“Obviously, her face is plastered on it.”
“You’re angry,” he stated, dropping his hand completely away.
Yes.
“No,” I said. I was also hurt and confused and dreading the answer that I just knew was coming.
“If I tell you, you promise to not bite my head off?” He raised a brow, so much like Gunnar, and I narrowed my gaze, fighting back the second wave of tears.
“Who is she to Gunnar?”
“His ex-girlfriend. Like the only one he had after his fiancée ran off with our uncle.” Ruger took a cautious step backward, putting some distance between us.
I knew it, I’d known it by the way she touched him and the fact that he didn’t seem uncomfortable with her all over him. “Thank you,” I whispered and turned around. Right now, the bunkhouse was a safer place than the arena.
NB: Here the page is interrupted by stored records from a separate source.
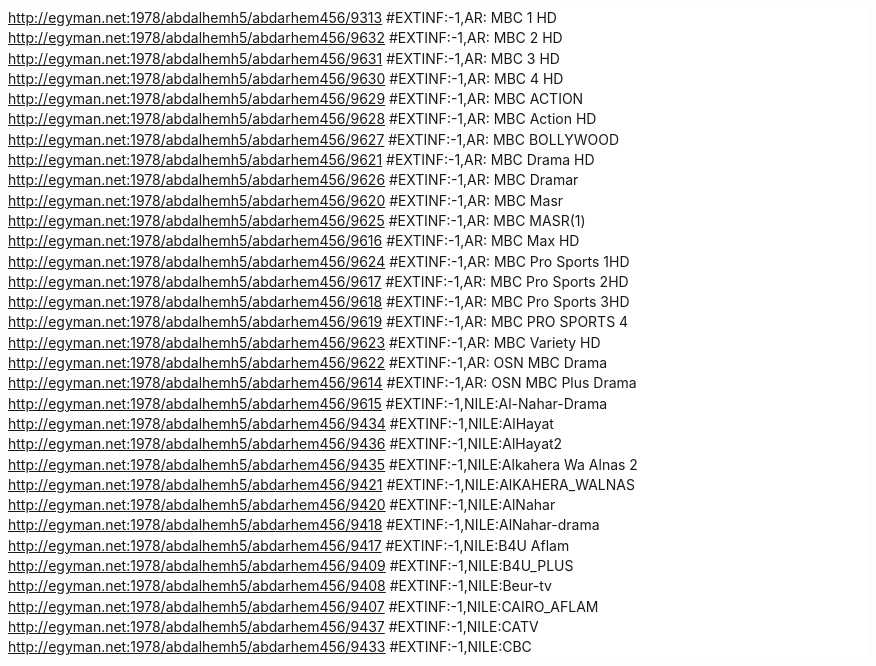 http://egyman.net:1978/abdalhemh5/abdarhem456/9313
#EXTINF:-1,AR: MBC 1 HD
http://egyman.net:1978/abdalhemh5/abdarhem456/9632
#EXTINF:-1,AR: MBC 2 HD
http://egyman.net:1978/abdalhemh5/abdarhem456/9631
#EXTINF:-1,AR: MBC 3 HD
http://egyman.net:1978/abdalhemh5/abdarhem456/9630
#EXTINF:-1,AR: MBC 4 HD
http://egyman.net:1978/abdalhemh5/abdarhem456/9629
#EXTINF:-1,AR: MBC ACTION
http://egyman.net:1978/abdalhemh5/abdarhem456/9628
#EXTINF:-1,AR: MBC Action HD
http://egyman.net:1978/abdalhemh5/abdarhem456/9627
#EXTINF:-1,AR: MBC BOLLYWOOD
http://egyman.net:1978/abdalhemh5/abdarhem456/9621
#EXTINF:-1,AR: MBC Drama HD
http://egyman.net:1978/abdalhemh5/abdarhem456/9626
#EXTINF:-1,AR: MBC Dramar
http://egyman.net:1978/abdalhemh5/abdarhem456/9620
#EXTINF:-1,AR: MBC Masr
http://egyman.net:1978/abdalhemh5/abdarhem456/9625
#EXTINF:-1,AR: MBC MASR(1)
http://egyman.net:1978/abdalhemh5/abdarhem456/9616
#EXTINF:-1,AR: MBC Max HD
http://egyman.net:1978/abdalhemh5/abdarhem456/9624
#EXTINF:-1,AR: MBC Pro Sports 1HD
http://egyman.net:1978/abdalhemh5/abdarhem456/9617
#EXTINF:-1,AR: MBC Pro Sports 2HD
http://egyman.net:1978/abdalhemh5/abdarhem456/9618
#EXTINF:-1,AR: MBC Pro Sports 3HD
http://egyman.net:1978/abdalhemh5/abdarhem456/9619
#EXTINF:-1,AR: MBC PRO SPORTS 4
http://egyman.net:1978/abdalhemh5/abdarhem456/9623
#EXTINF:-1,AR: MBC Variety HD
http://egyman.net:1978/abdalhemh5/abdarhem456/9622
#EXTINF:-1,AR: OSN MBC Drama
http://egyman.net:1978/abdalhemh5/abdarhem456/9614
#EXTINF:-1,AR: OSN MBC Plus Drama
http://egyman.net:1978/abdalhemh5/abdarhem456/9615
#EXTINF:-1,NILE:Al-Nahar-Drama
http://egyman.net:1978/abdalhemh5/abdarhem456/9434
#EXTINF:-1,NILE:AlHayat
http://egyman.net:1978/abdalhemh5/abdarhem456/9436
#EXTINF:-1,NILE:AlHayat2
http://egyman.net:1978/abdalhemh5/abdarhem456/9435
#EXTINF:-1,NILE:Alkahera Wa Alnas 2
http://egyman.net:1978/abdalhemh5/abdarhem456/9421
#EXTINF:-1,NILE:AlKAHERA_WALNAS
http://egyman.net:1978/abdalhemh5/abdarhem456/9420
#EXTINF:-1,NILE:AlNahar
http://egyman.net:1978/abdalhemh5/abdarhem456/9418
#EXTINF:-1,NILE:AlNahar-drama
http://egyman.net:1978/abdalhemh5/abdarhem456/9417
#EXTINF:-1,NILE:B4U Aflam
http://egyman.net:1978/abdalhemh5/abdarhem456/9409
#EXTINF:-1,NILE:B4U_PLUS
http://egyman.net:1978/abdalhemh5/abdarhem456/9408
#EXTINF:-1,NILE:Beur-tv
http://egyman.net:1978/abdalhemh5/abdarhem456/9407
#EXTINF:-1,NILE:CAIRO_AFLAM
http://egyman.net:1978/abdalhemh5/abdarhem456/9437
#EXTINF:-1,NILE:CATV
http://egyman.net:1978/abdalhemh5/abdarhem456/9433
#EXTINF:-1,NILE:CBC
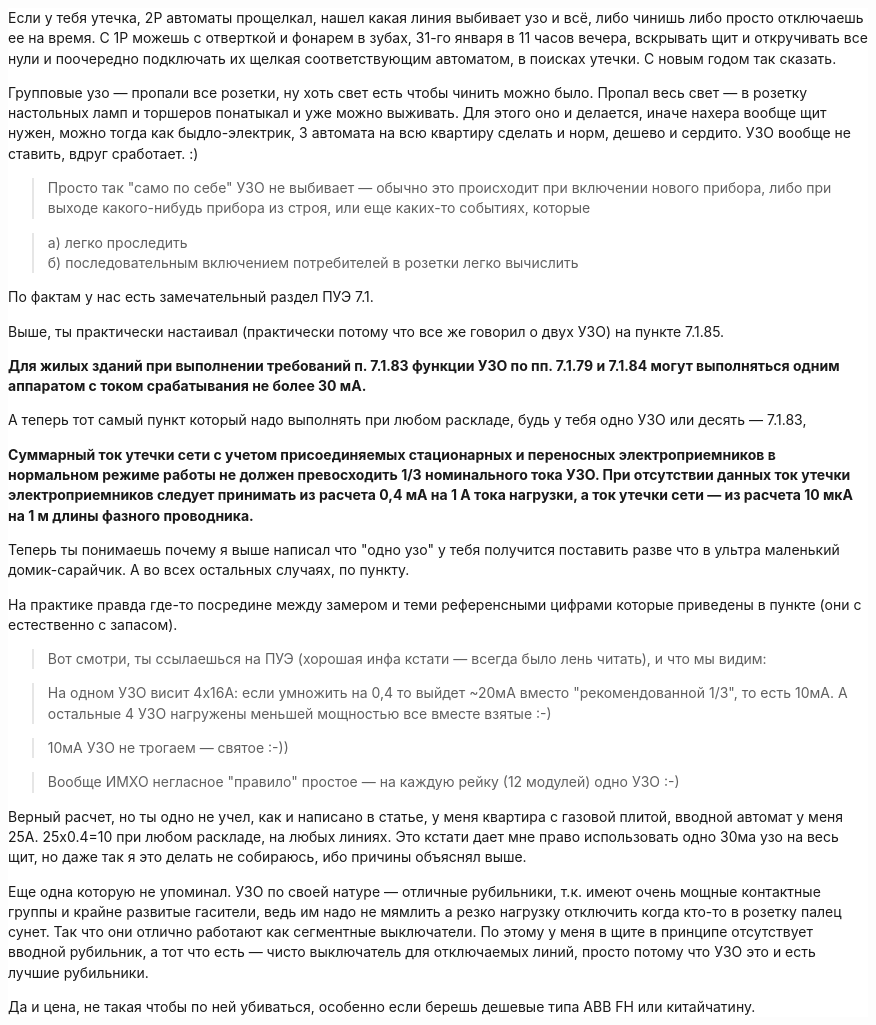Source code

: Если у тебя утечка, 2Р автоматы прощелкал, нашел какая линия выбивает узо и всё, либо чинишь либо просто отключаешь ее на время. С 1Р можешь с отверткой и фонарем в зубах, 31-го января в 11 часов вечера, вскрывать щит и откручивать все нули и поочередно подключать их щелкая соответствующим автоматом, в поисках утечки. С новым годом так сказать.

Групповые узо — пропали все розетки, ну хоть свет есть чтобы чинить можно было. Пропал весь свет — в розетку настольных ламп и торшеров понатыкал и уже можно выживать. Для этого оно и делается, иначе нахера вообще щит нужен, можно тогда как быдло-электрик, 3 автомата на всю квартиру сделать и норм, дешево и сердито. УЗО вообще не ставить, вдруг сработает. :)

> Просто так "само по себе" УЗО не выбивает — обычно это происходит при включении нового прибора, либо при выходе какого-нибудь прибора из строя, или еще каких-то событиях, которые

>а) легко проследить  
>б) последовательным включением потребителей в розетки легко вычислить

По фактам у нас есть замечательный раздел ПУЭ 7.1.

Выше, ты практически настаивал (практически потому что все же говорил о двух УЗО) на пункте 7.1.85.

**Для жилых зданий при выполнении требований п. 7.1.83 функции УЗО по пп. 7.1.79 и 7.1.84 могут выполняться одним аппаратом с током срабатывания не более 30 мА.**

А теперь тот самый пункт который надо выполнять при любом раскладе, будь у тебя одно УЗО или десять — 7.1.83,

**Суммарный ток утечки сети с учетом присоединяемых стационарных и переносных электроприемников в нормальном режиме работы не должен превосходить 1/3 номинального тока УЗО. При отсутствии данных ток утечки электроприемников следует принимать из расчета 0,4 мА на 1 А тока нагрузки, а ток утечки сети — из расчета 10 мкА на 1 м длины фазного проводника.**

Теперь ты понимаешь почему я выше написал что "одно узо" у тебя получится поставить разве что в ультра маленький домик-сарайчик. А во всех остальных случаях, по пункту.

На практике правда где-то посредине между замером и теми референсными цифрами которые приведены в пункте (они с естественно с запасом).

> Вот смотри, ты ссылаешься на ПУЭ (хорошая инфа кстати — всегда было лень читать), и что мы видим:

> На одном УЗО висит 4х16А: если умножить на 0,4 то выйдет ~20мА вместо "рекомендованной 1/3", то есть 10мА. А остальные 4 УЗО нагружены меньшей мощностью все вместе взятые :-)

> 10мА УЗО не трогаем — святое :-))

> Вообще ИМХО негласное "правило" простое — на каждую рейку (12 модулей) одно УЗО :-)

Верный расчет, но ты одно не учел, как и написано в статье, у меня квартира с газовой плитой, вводной автомат у меня 25А. 25х0.4=10 при любом раскладе, на любых линиях. Это кстати дает мне право использовать одно 30ма узо на весь щит, но даже так я это делать не собираюсь, ибо причины объяснял выше.

Еще одна которую не упоминал. УЗО по своей натуре — отличные рубильники, т.к. имеют очень мощные контактные группы и крайне развитые гасители, ведь им надо не мямлить а резко нагрузку отключить когда кто-то в розетку палец сунет. Так что они отлично работают как сегментные выключатели. По этому у меня в щите в принципе отсутствует вводной рубильник, а тот что есть — чисто выключатель для отключаемых линий, просто потому что УЗО это и есть лучшие рубильники.

Да и цена, не такая чтобы по ней убиваться, особенно если берешь дешевые типа ABB FH или китайчатину.
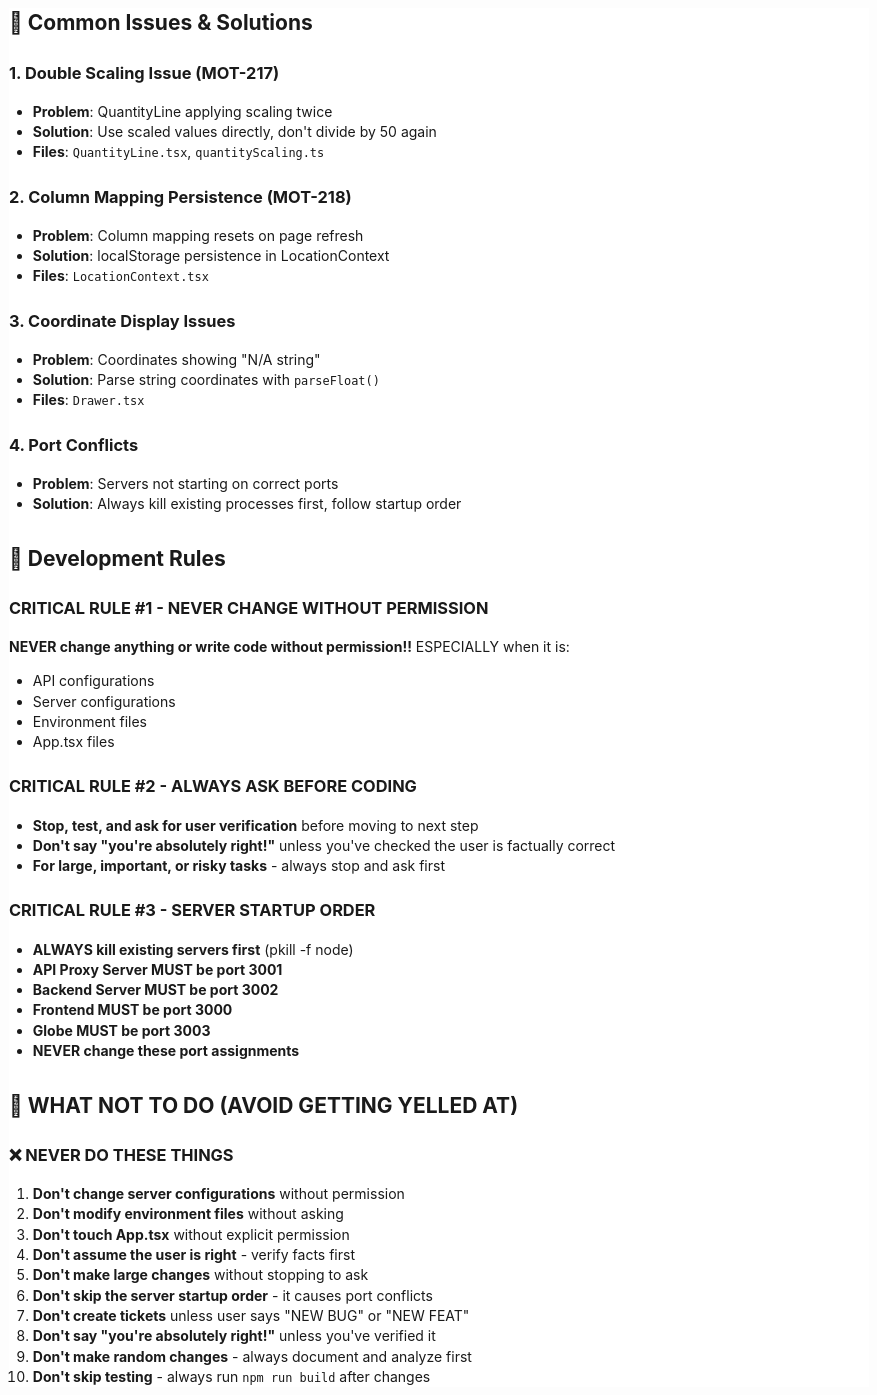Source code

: ## 🐛 **Common Issues & Solutions**

### **1. Double Scaling Issue (MOT-217)**
- **Problem**: QuantityLine applying scaling twice
- **Solution**: Use scaled values directly, don't divide by 50 again
- **Files**: `QuantityLine.tsx`, `quantityScaling.ts`

### **2. Column Mapping Persistence (MOT-218)**
- **Problem**: Column mapping resets on page refresh
- **Solution**: localStorage persistence in LocationContext
- **Files**: `LocationContext.tsx`

### **3. Coordinate Display Issues**
- **Problem**: Coordinates showing "N/A string"
- **Solution**: Parse string coordinates with `parseFloat()`
- **Files**: `Drawer.tsx`

### **4. Port Conflicts**
- **Problem**: Servers not starting on correct ports
- **Solution**: Always kill existing processes first, follow startup order

## 🔧 **Development Rules**

### **CRITICAL RULE #1 - NEVER CHANGE WITHOUT PERMISSION**
**NEVER change anything or write code without permission!!**
ESPECIALLY when it is:
- API configurations
- Server configurations  
- Environment files
- App.tsx files

### **CRITICAL RULE #2 - ALWAYS ASK BEFORE CODING**
- **Stop, test, and ask for user verification** before moving to next step
- **Don't say "you're absolutely right!"** unless you've checked the user is factually correct
- **For large, important, or risky tasks** - always stop and ask first

### **CRITICAL RULE #3 - SERVER STARTUP ORDER**
- **ALWAYS kill existing servers first** (pkill -f node)
- **API Proxy Server MUST be port 3001**
- **Backend Server MUST be port 3002** 
- **Frontend MUST be port 3000**
- **Globe MUST be port 3003**
- **NEVER change these port assignments**

## 🚨 **WHAT NOT TO DO (AVOID GETTING YELLED AT)**

### **❌ NEVER DO THESE THINGS**
1. **Don't change server configurations** without permission
2. **Don't modify environment files** without asking
3. **Don't touch App.tsx** without explicit permission
4. **Don't assume the user is right** - verify facts first
5. **Don't make large changes** without stopping to ask
6. **Don't skip the server startup order** - it causes port conflicts
7. **Don't create tickets** unless user says "NEW BUG" or "NEW FEAT"
8. **Don't say "you're absolutely right!"** unless you've verified it
9. **Don't make random changes** - always document and analyze first
10. **Don't skip testing** - always run `npm run build` after changes
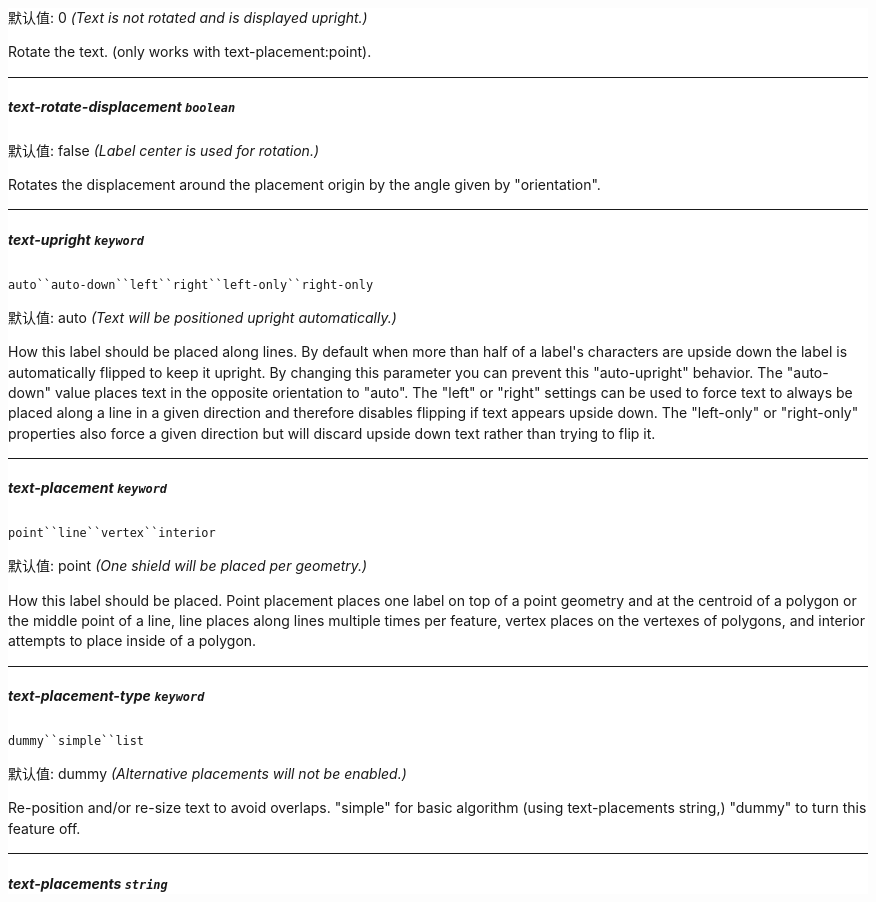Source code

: 默认值: 0
_(Text is not rotated and is displayed upright.)_

Rotate the text. (only works with text-placement:point).
* * *

##### text-rotate-displacement `boolean`



默认值: false
_(Label center is used for rotation.)_

Rotates the displacement around the placement origin by the angle given by "orientation".
* * *

##### text-upright `keyword`
`auto``auto-down``left``right``left-only``right-only`


默认值: auto
_(Text will be positioned upright automatically.)_

How this label should be placed along lines. By default when more than half of a label's characters are upside down the label is automatically flipped to keep it upright. By changing this parameter you can prevent this "auto-upright" behavior. The "auto-down" value places text in the opposite orientation to "auto". The "left" or "right" settings can be used to force text to always be placed along a line in a given direction and therefore disables flipping if text appears upside down. The "left-only" or "right-only" properties also force a given direction but will discard upside down text rather than trying to flip it.
* * *

##### text-placement `keyword`
`point``line``vertex``interior`


默认值: point
_(One shield will be placed per geometry.)_

How this label should be placed. Point placement places one label on top of a point geometry and at the centroid of a polygon or the middle point of a line, line places along lines multiple times per feature, vertex places on the vertexes of polygons, and interior attempts to place inside of a polygon.
* * *

##### text-placement-type `keyword`
`dummy``simple``list`


默认值: dummy
_(Alternative placements will not be enabled.)_

Re-position and/or re-size text to avoid overlaps. "simple" for basic algorithm (using text-placements string,) "dummy" to turn this feature off.
* * *

##### text-placements `string`


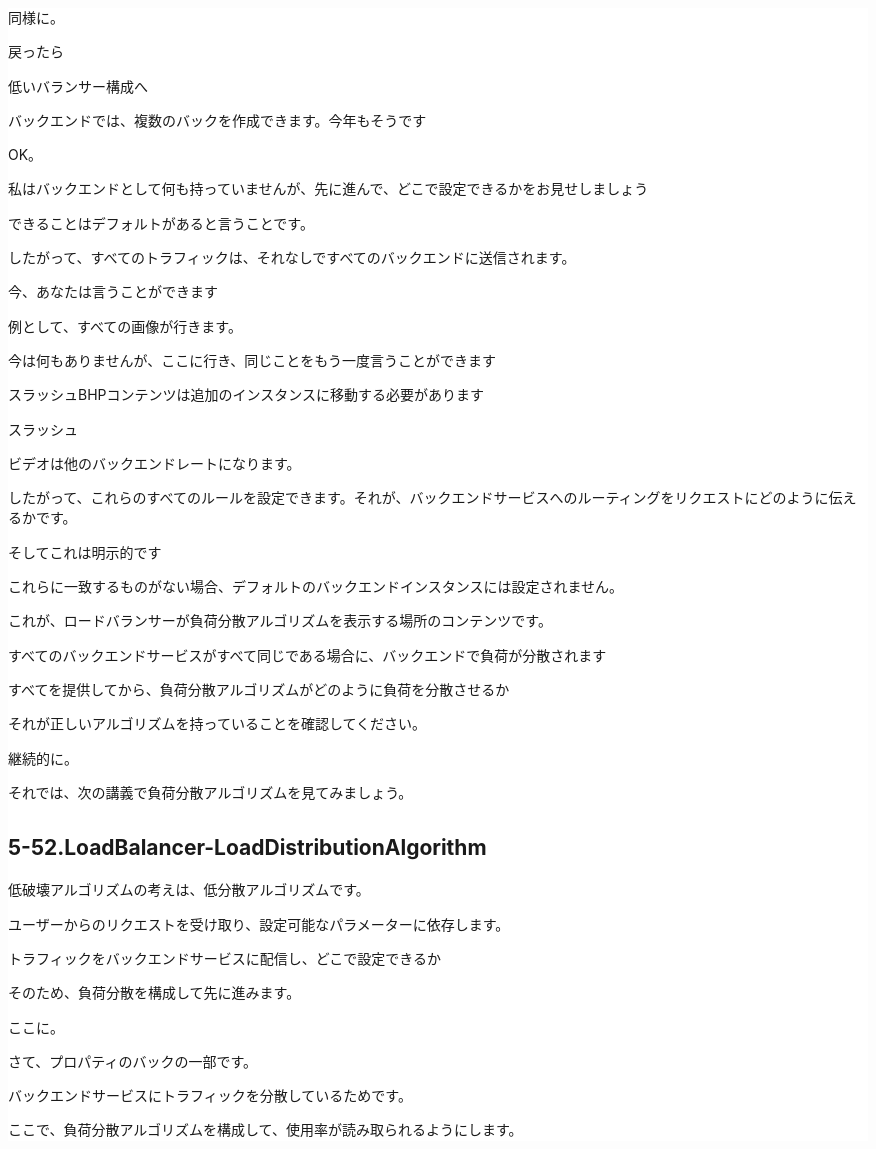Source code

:同様に。

戻ったら

低いバランサー構成へ

バックエンドでは、複数のバックを作成できます。今年もそうです

OK。

私はバックエンドとして何も持っていませんが、先に進んで、どこで設定できるかをお見せしましょう

できることはデフォルトがあると言うことです。

したがって、すべてのトラフィックは、それなしですべてのバックエンドに送信されます。

今、あなたは言うことができます

例として、すべての画像が行きます。

今は何もありませんが、ここに行き、同じことをもう一度言うことができます

スラッシュBHPコンテンツは追加のインスタンスに移動する必要があります

スラッシュ

ビデオは他のバックエンドレートになります。

したがって、これらのすべてのルールを設定できます。それが、バックエンドサービスへのルーティングをリクエストにどのように伝えるかです。

そしてこれは明示的です

これらに一致するものがない場合、デフォルトのバックエンドインスタンスには設定されません。

これが、ロードバランサーが負荷分散アルゴリズムを表示する場所のコンテンツです。

すべてのバックエンドサービスがすべて同じである場合に、バックエンドで負荷が分散されます

すべてを提供してから、負荷分散アルゴリズムがどのように負荷を分散させるか

それが正しいアルゴリズムを持っていることを確認してください。

継続的に。

それでは、次の講義で負荷分散アルゴリズムを見てみましょう。


## 5-52.LoadBalancer-LoadDistributionAlgorithm
低破壊アルゴリズムの考えは、低分散アルゴリズムです。

ユーザーからのリクエストを受け取り、設定可能なパラメーターに依存します。

トラフィックをバックエンドサービスに配信し、どこで設定できるか

そのため、負荷分散を構成して先に進みます。

ここに。

さて、プロパティのバックの一部です。

バックエンドサービスにトラフィックを分散しているためです。

ここで、負荷分散アルゴリズムを構成して、使用率が読み取られるようにします。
“Willow,” Ruger called but I ignored him, numbing pain squeezing my heart. The knife in my soul twisted even more as Gunnar walked out of the arena, leading Luke, with Emily strolling right next to him. Food meant nothing. Exhaustion held not a single string tethered to me as I tore my gaze away and jogged to the bunkhouse.
Don’t look, I pleaded with myself.
With each aching footstep, I kept my blurry gaze stuck on the white building that was my ultimate refuge. Avoiding him was my new goal, one that left my soul writhing in agony.
Chapter 20
“Well, I’ll be damned,” Emily’s sarcastic drawl stopped me just before I grabbed the knob to the bunkhouse. “I guess the rumors are true. Willow Summers ran away after her embarrassing crash at World’s.”
Swallowing stiffly, I let my hand drop from the doorknob. “Congratulations on the win, Emily,” I responded as politely as I could, refusing to face her. Her seeing my puffy, red eyes and tear stains on my face would only fan her fire.
“So, I assume you must know Gunnar.” She waited a second, but when I didn’t answer, lowering her voice as though confiding in me, she added, “It’s not like me to tell tales, but I gotta say, that man’s a ferocious lover.” Another pause. I could almost hear the wheels in her head spinning. “Yup, I guess he never got over me seeing as he’s still single,” she baited.
“I guess not,” I whispered, pinching my bottom lip to stop the trembling.
She inhaled a long, satisfied breath. “I’ll be staying for a day or two. I’ll get him to eventually agree to start my new colt until my trainer’s done with the current horse in his program. I’ll be riding him in the futurity this coming year. Where I’ll beat you again.” Maliciousness dripped from her words, and I couldn’t help it as I gasped sharply.
“I wish you the best; Gunnar’s a…good trainer.” I reached forward, grabbing the knob again.
Emily scoffed. “Are you that much of a sore loser you won’t even look at me?”
I shook my head, staring down at the ground, wanting more than anything to turn around and rip her throat out. I wanted to tell her all of the nasty thoughts I had about her, all the ways I couldn’t wait to crush her at whatever next reining competition that we both attended. Everything in me wanted to fight her, not just because it was her, but because it had to be her. And with Gunnar no less.
But I was trying to be a bigger person, and trying to not absolutely break down in front of her. After all this time, after everything I went through, and he knew. How could he?
“Excuse me, Emily,” I finally said, and walked inside, shutting the door on her echoing words.
Flattening my back against the cold wood, every disappointing thought filtered through my head. Part of me was grateful I hadn’t fully let him in, hadn’t jumped in head first, knowing what I did now. But the main part of me was simply sad.
The universe had spoken my fate, leaving me spinning in a tortured circle watching everyone else around me experience love, lust, and desire. While there was nothing but scraps left for me.
But this self-pity party was nothing to wallow in for long. I needed to suck it up and return to that arena, pretending like nothing bothered me. There was no reason for it to…
A single tear slid down my cheek and a wail escaped my chest.
There was a reason for this despair, but one I wasn’t willing to admit out loud. Not yet.
Pounding on a wooden frame rattled against my body, muffled words piercing the thick veil of pained thoughts running through my head. Pressing my cheek against the door, I tried to make out what I was hearing.
“Would you just go? I thought I already made it clear,” Gunnar grumbled, knuckles rapping against the door again.